MATERIAL SHOWN =>
- - - - -

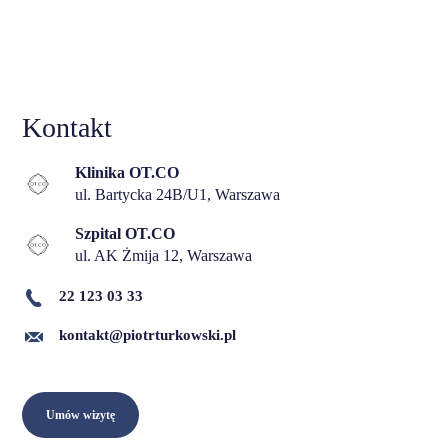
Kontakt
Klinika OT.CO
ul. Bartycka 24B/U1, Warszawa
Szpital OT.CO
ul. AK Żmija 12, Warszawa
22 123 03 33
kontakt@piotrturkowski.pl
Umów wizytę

- - - - -

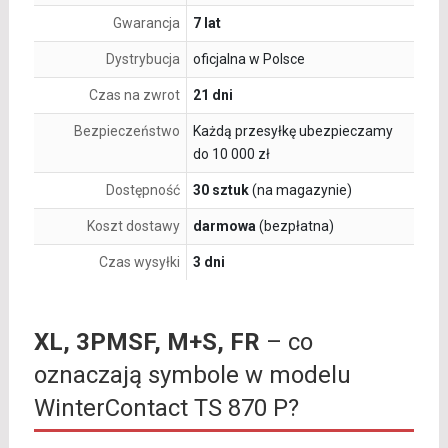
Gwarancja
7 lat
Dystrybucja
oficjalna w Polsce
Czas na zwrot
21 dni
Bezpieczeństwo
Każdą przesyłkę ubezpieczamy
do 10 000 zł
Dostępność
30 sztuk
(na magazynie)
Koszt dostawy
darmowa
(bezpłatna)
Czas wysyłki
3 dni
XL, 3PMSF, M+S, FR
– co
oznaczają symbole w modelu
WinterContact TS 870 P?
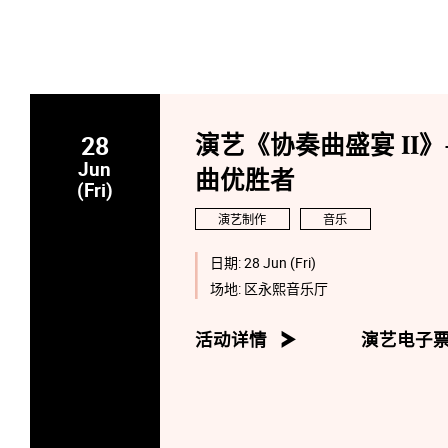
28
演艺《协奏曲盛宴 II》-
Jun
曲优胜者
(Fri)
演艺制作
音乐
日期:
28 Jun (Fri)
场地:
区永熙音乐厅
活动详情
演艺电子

- - - - -

TO-DO ITEM => Check each line of the records for the word "Warszawa" and extract those that contain it.

SOLUTION FOR THIS PROBLEM =>
ul. Bartycka 24B/U1, Warszawa
ul. AK Żmija 12, Warszawa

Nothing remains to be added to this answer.